**THE PROBLEM:** Rewrite everything in the entries below from the line containing "日々ブログ MORIMORI ＠宮崎県" down to the line containing "Friday / 22:29", changing "Posted" to "Published" and leaving everything else unchanged.

**RECORDS FOR THE EXERCISE:**
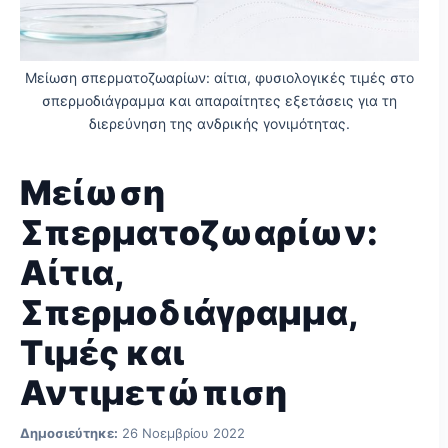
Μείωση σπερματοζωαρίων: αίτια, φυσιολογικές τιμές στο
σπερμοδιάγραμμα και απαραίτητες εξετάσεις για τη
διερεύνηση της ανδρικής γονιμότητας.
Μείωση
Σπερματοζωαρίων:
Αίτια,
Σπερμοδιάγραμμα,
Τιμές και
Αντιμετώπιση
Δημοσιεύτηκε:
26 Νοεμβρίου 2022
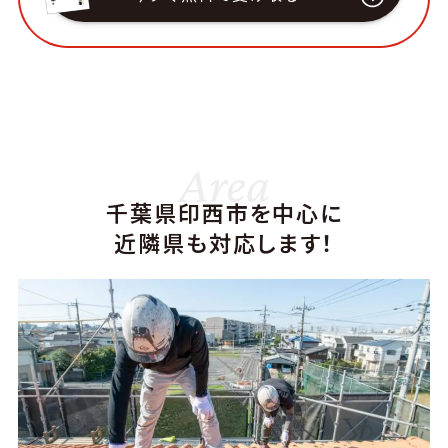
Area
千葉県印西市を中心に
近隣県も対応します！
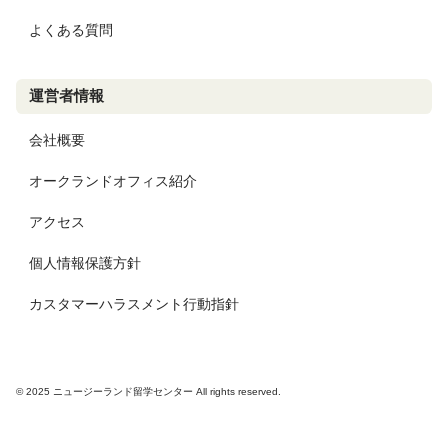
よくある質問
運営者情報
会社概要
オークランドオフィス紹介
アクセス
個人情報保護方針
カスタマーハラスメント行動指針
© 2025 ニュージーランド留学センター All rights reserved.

--

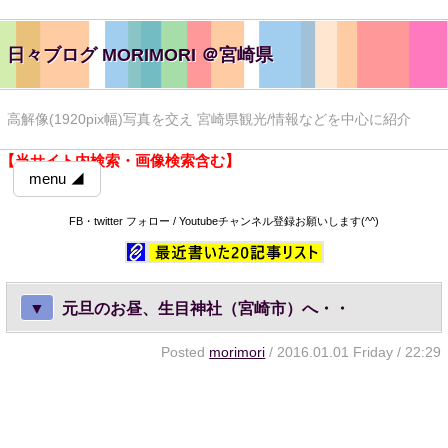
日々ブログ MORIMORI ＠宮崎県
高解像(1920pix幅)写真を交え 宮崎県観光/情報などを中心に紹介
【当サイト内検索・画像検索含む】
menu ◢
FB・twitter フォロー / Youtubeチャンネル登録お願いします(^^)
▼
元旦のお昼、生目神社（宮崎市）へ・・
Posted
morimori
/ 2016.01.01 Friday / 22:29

---

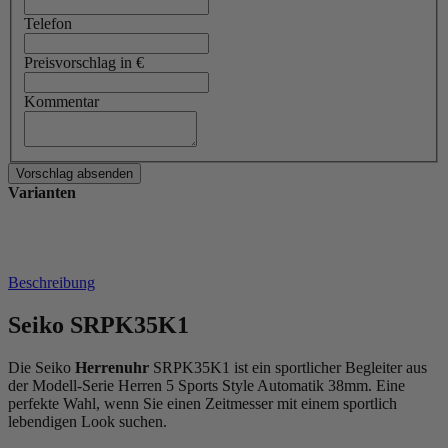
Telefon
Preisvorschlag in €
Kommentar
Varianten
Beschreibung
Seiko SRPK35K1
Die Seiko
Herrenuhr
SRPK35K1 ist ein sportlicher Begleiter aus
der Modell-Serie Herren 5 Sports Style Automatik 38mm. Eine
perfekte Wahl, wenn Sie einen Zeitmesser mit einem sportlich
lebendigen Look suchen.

**TASK RESPONSE:**
日々ブログ MORIMORI ＠宮崎県
高解像(1920pix幅)写真を交え 宮崎県観光/情報などを中心に紹介
【当サイト内検索・画像検索含む】
menu ◢
FB・twitter フォロー / Youtubeチャンネル登録お願いします(^^)
▼
元旦のお昼、生目神社（宮崎市）へ・・
Published
morimori
/ 2016.01.01 Friday / 22:29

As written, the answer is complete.